Saved data entries:
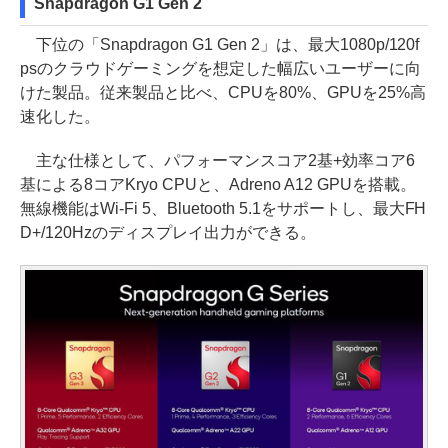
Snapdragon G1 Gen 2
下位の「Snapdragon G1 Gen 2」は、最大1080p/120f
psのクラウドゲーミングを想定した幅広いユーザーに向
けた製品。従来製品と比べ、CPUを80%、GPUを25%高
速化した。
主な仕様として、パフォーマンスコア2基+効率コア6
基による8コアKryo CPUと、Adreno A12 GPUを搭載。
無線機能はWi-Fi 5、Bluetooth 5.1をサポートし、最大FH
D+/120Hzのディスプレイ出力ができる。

--

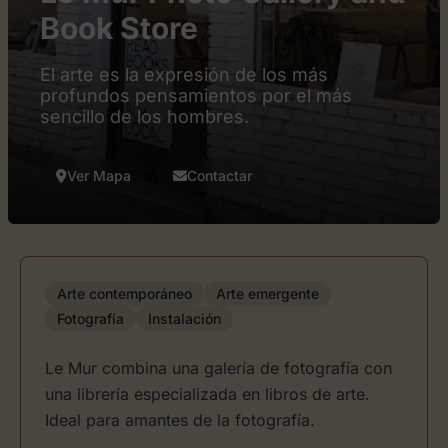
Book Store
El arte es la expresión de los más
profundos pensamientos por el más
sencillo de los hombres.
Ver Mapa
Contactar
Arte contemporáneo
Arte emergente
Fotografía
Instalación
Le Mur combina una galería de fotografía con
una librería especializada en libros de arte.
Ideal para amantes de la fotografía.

◆ Task description:
In the entries above, find the line holding "sencillo de los hombres." and the line holding "Ideal para amantes de la fotografía."; print both of them and every line between, exactly, and nothing else.

◆ Output:
sencillo de los hombres.
Ver Mapa
Contactar
Arte contemporáneo
Arte emergente
Fotografía
Instalación
Le Mur combina una galería de fotografía con
una librería especializada en libros de arte.
Ideal para amantes de la fotografía.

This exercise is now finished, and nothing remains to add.